Mas, afinal, o que vem a ser um homem deitado sob uma árvore?

Nas noites limpas, um homem — ou pelo menos aquilo que, a distância, se assemelha a um homem — dorme debaixo da ameixeira. De modo que, pela manhã, ao erguer as cortinas, a primeira coisa que vejo, se não estiver chovendo, é um homem dormindo. Alguém que não procura uma cama de albergue. Que desdenha do abrigo precário das marquises e da companhia noturna de outros homens. Um homem que simplesmente prefere a árvore.

Mas, afinal, o que vem a ser um homem deitado sob uma árvore? Dentro do grandioso esquema da natureza, ele nada mais é do que um traço horizontal. E a árvore, opondo-se a ele, seria, por sua vez, um traço vertical, que se expande em direção ao céu, ao mesmo tempo em que se lança às profundezas, atrás de alguma estabilidade. Debaixo da minha janela, portanto, um homem e uma árvore amanhecem, todos os dias, transfigurados num belo e atraente ângulo reto.

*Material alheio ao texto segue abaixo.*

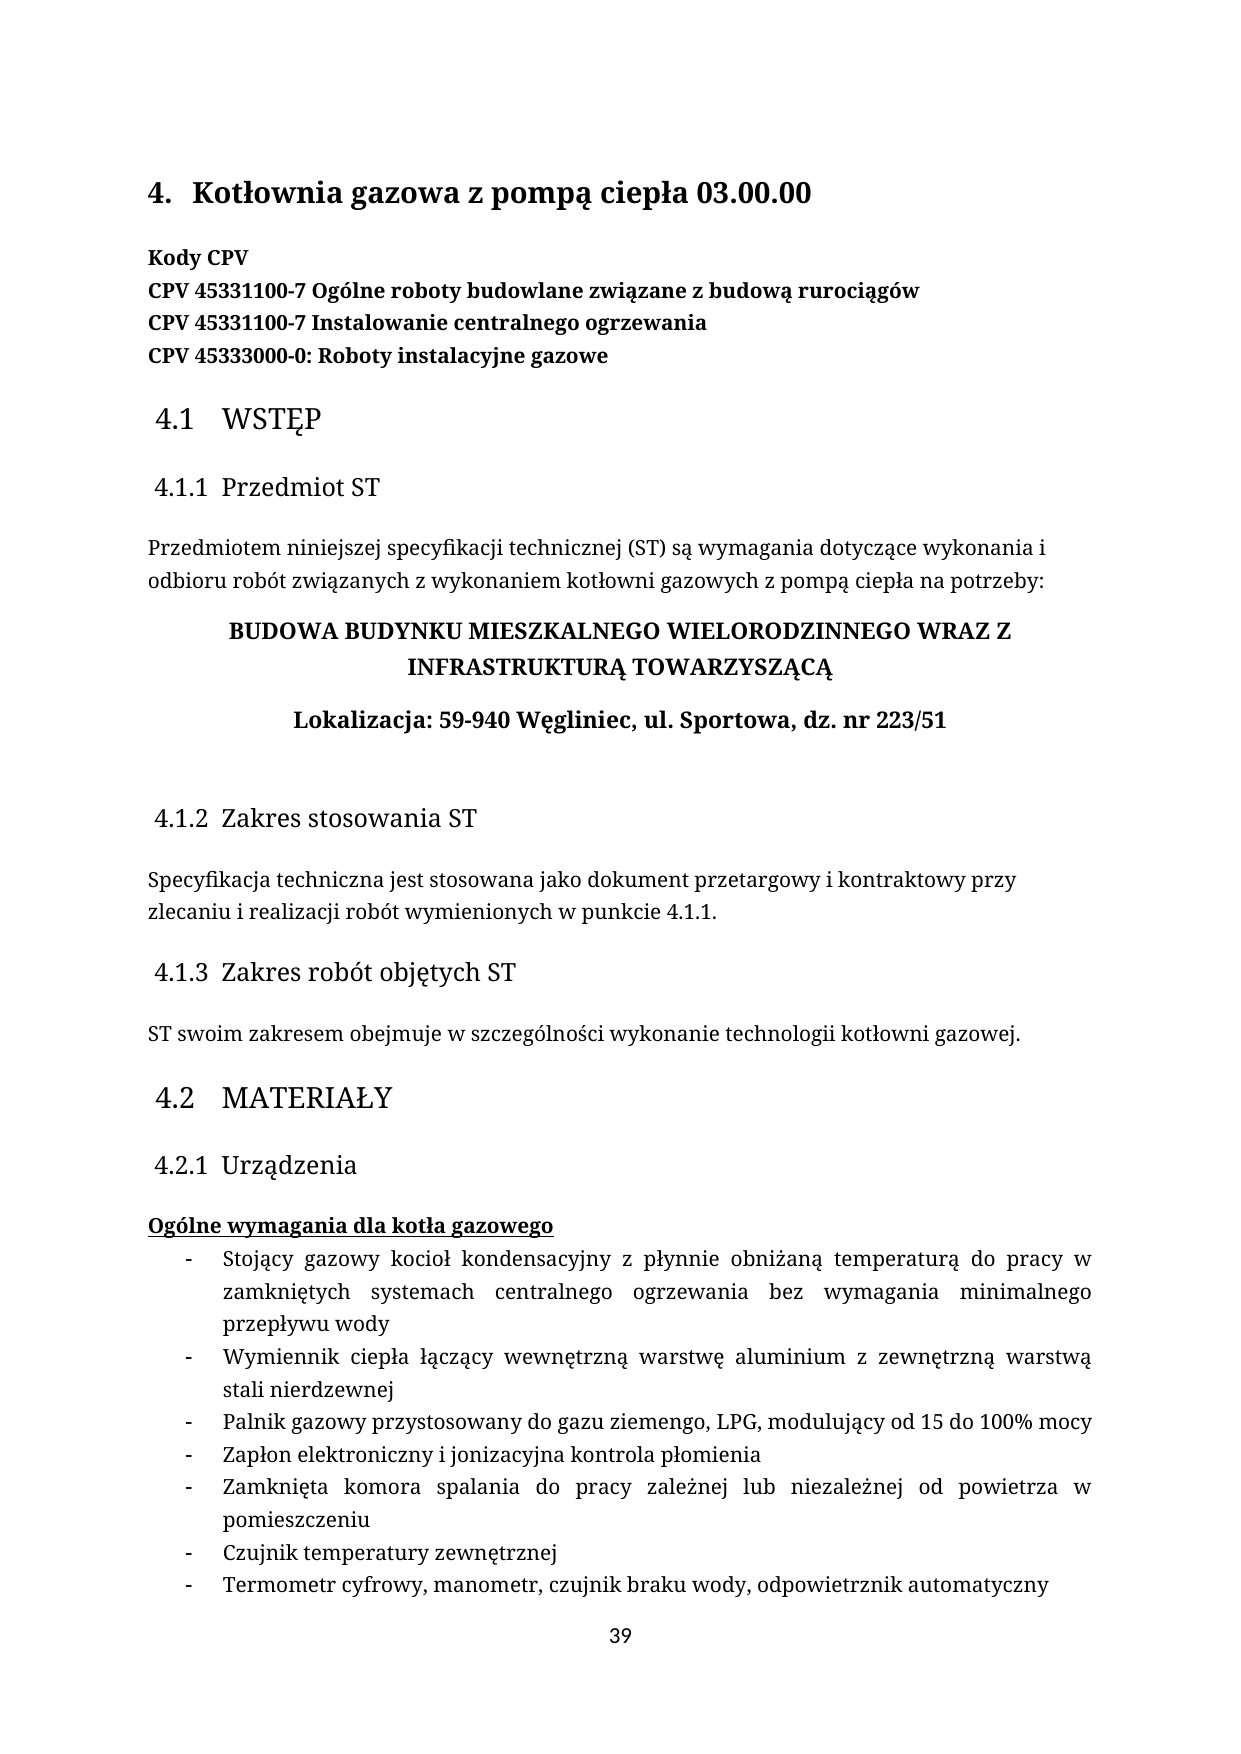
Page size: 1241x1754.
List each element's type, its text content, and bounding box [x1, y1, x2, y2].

list Stojący gazowy kocioł kondensacyjny z płynnie obniżaną temperaturą do pracy w zamkniętych systemach centralnego ogrzewania bez wymagania minimalnego przepływu wody [185, 1244, 1093, 1338]
list Palnik gazowy przystosowany do gazu ziemengo, LPG, modulujący od 15 do 100% mocy [185, 1407, 1093, 1436]
list Lokalizacja: 59-940 Węgliniec, ul. Sportowa, dz. nr 223/51 [148, 704, 1093, 735]
list Zamknięta komora spalania do pracy zależnej lub niezależnej od powietrza w pomieszczeniu [185, 1472, 1093, 1533]
text Przedmiotem niniejszej specyfikacji technicznej (ST) są wymagania dotyczące wykonania i odbioru robót związanych z wykonaniem kotłowni gazowych z pompą ciepła na potrzeby: [148, 533, 1093, 594]
list Wymiennik ciepła łączący wewnętrzną warstwę aluminium z zewnętrzną warstwą stali nierdzewnej [185, 1342, 1093, 1403]
text BUDOWA BUDYNKU MIESZKALNEGO WIELORODZINNEGO WRAZ Z INFRASTRUKTURĄ TOWARZYSZĄCĄ [148, 615, 1093, 682]
subtitle MATERIAŁY [148, 1077, 1093, 1117]
text CPV 45331100-7 Instalowanie centralnego ogrzewania [148, 308, 1093, 337]
list Termometr cyfrowy, manometr, czujnik braku wody, odpowietrznik automatyczny [185, 1570, 1093, 1599]
subtitle Kotłownia gazowa z pompą ciepła 03.00.00 [148, 173, 1093, 212]
subtitle Przedmiot ST [148, 469, 1093, 503]
list Zapłon elektroniczny i jonizacyjna kontrola płomienia [185, 1440, 1093, 1468]
text ST swoim zakresem obejmuje w szczególności wykonanie technologii kotłowni gazowej. [148, 1019, 1093, 1048]
list Czujnik temperatury zewnętrznej [185, 1538, 1093, 1566]
text Ogólne wymagania dla kotła gazowego [148, 1212, 1093, 1240]
subtitle Zakres stosowania ST [148, 801, 1093, 835]
text Kody CPV [148, 243, 1093, 272]
subtitle Zakres robót objętych ST [148, 955, 1093, 989]
text CPV 45331100-7 Ogólne roboty budowlane związane z budową rurociągów [148, 276, 1093, 304]
text CPV 45333000-0: Roboty instalacyjne gazowe [148, 341, 1093, 369]
subtitle Urządzenia [148, 1147, 1093, 1182]
subtitle WSTĘP [148, 399, 1093, 438]
text Specyfikacja techniczna jest stosowana jako dokument przetargowy i kontraktowy przy zlecaniu i realizacji robót wymienionych w punkcie 4.1.1. [148, 865, 1093, 926]
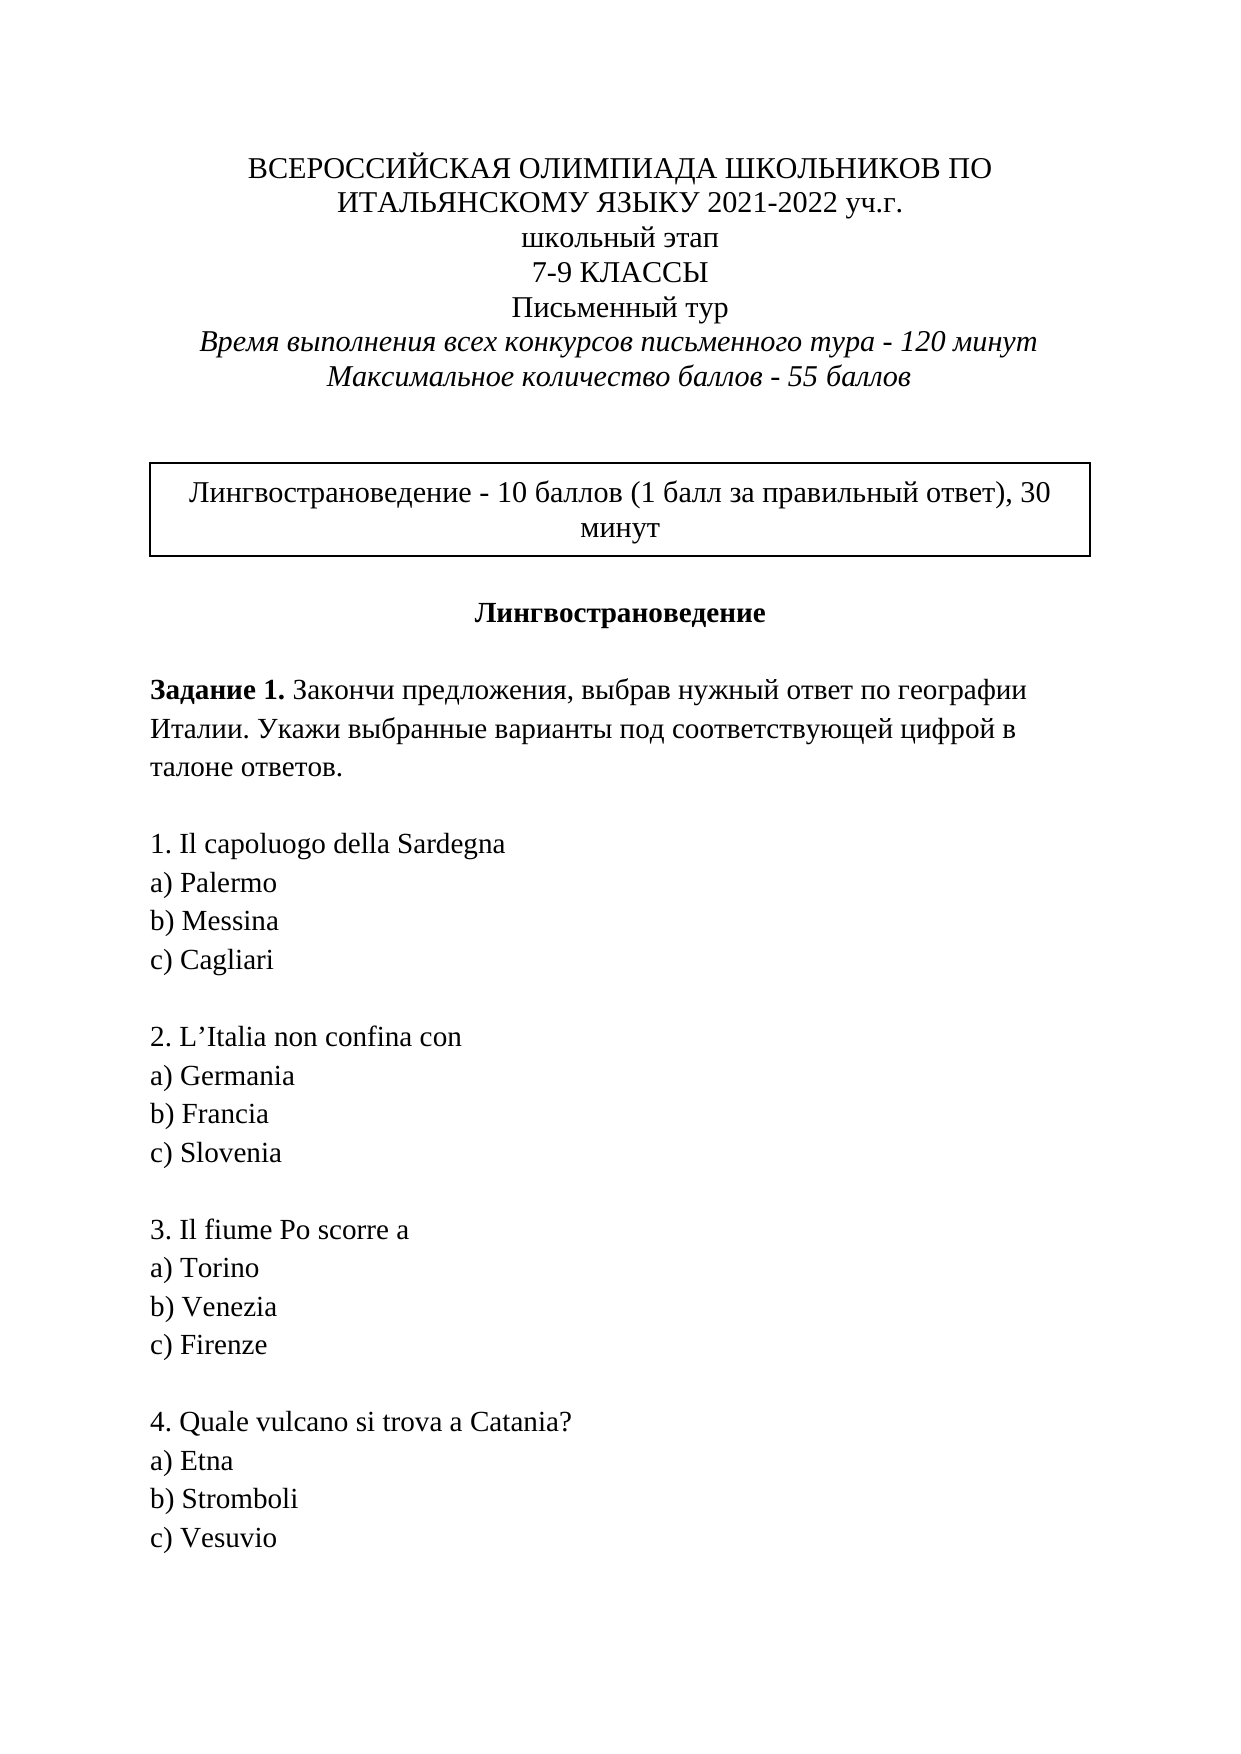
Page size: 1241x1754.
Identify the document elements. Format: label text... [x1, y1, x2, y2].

text c) Cagliari [150, 942, 1090, 976]
text a) Etna [150, 1443, 1090, 1477]
table_header Лингвострановедение - 10 баллов (1 балл за правильный ответ), 30 минут [151, 464, 1089, 554]
text Максимальное количество баллов - 55 баллов [150, 358, 1090, 393]
text b) Venezia [150, 1289, 1090, 1322]
text 3. Il fiume Po scorre a [150, 1212, 1090, 1245]
text b) Stromboli [150, 1482, 1090, 1515]
text Задание 1. Закончи предложения, выбрав нужный ответ по географии Италии. Укажи выбранные варианты под соответствующей цифрой в талоне ответов. [150, 672, 1090, 783]
text Время выполнения всех конкурсов письменного тура - 120 минут [150, 323, 1090, 358]
text a) Torino [150, 1250, 1090, 1284]
text 2. L’Italia non confina con [150, 1019, 1090, 1053]
text c) Slovenia [150, 1135, 1090, 1168]
text b) Messina [150, 903, 1090, 937]
text Письменный тур [150, 289, 1090, 323]
text b) Francia [150, 1096, 1090, 1130]
text ВСЕРОССИЙСКАЯ ОЛИМПИАДА ШКОЛЬНИКОВ ПО ИТАЛЬЯНСКОМУ ЯЗЫКУ 2021-2022 уч.г. [150, 150, 1090, 219]
text c) Vesuvio [150, 1520, 1090, 1554]
text a) Germania [150, 1058, 1090, 1091]
text 4. Quale vulcano si trova a Catania? [150, 1404, 1090, 1438]
text 7-9 КЛАССЫ [150, 254, 1090, 289]
text Лингвострановедение [150, 595, 1090, 629]
text c) Firenze [150, 1327, 1090, 1361]
text 1. Il capoluogo della Sardegna [150, 826, 1090, 860]
text школьный этап [150, 219, 1090, 254]
text a) Palermo [150, 865, 1090, 898]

Ao redor daquele homem e de seu sono, é normal que se acumulem várias ameixinhas amarelas, maduras demais, caídas durante a madrugada. Assim, visto daqui de cima, o homenzinho até parece encantado, adormecido em meio a moedas de ouro. E essa imagem insólita me faz lembrar de uma fábula italiana, nem sei se conhecida, acerca de um jovem tão preguiçoso que, ao cochilar boquiaberto sob uma figueira, apenas aguardava a queda dos figos. Quando acontecia de um cair em sua boca, ele o engolia devagar e sem esforço, mantendo-se satisfatoriamente vivo.

Só que não, aqui não se trata de preguiça, embora tenha a ver, sim, com a necessidade de se preservar alguma vida. Esse homem e essa ameixeira são apenas dois traços diante da minha janela, disso não há dúvida. Mas eles também sonham juntos, talvez com uma intersecção, um ponto onde seiva e sangue se encontrem e misturem, engrossando ainda mais a violenta correnteza das coisas.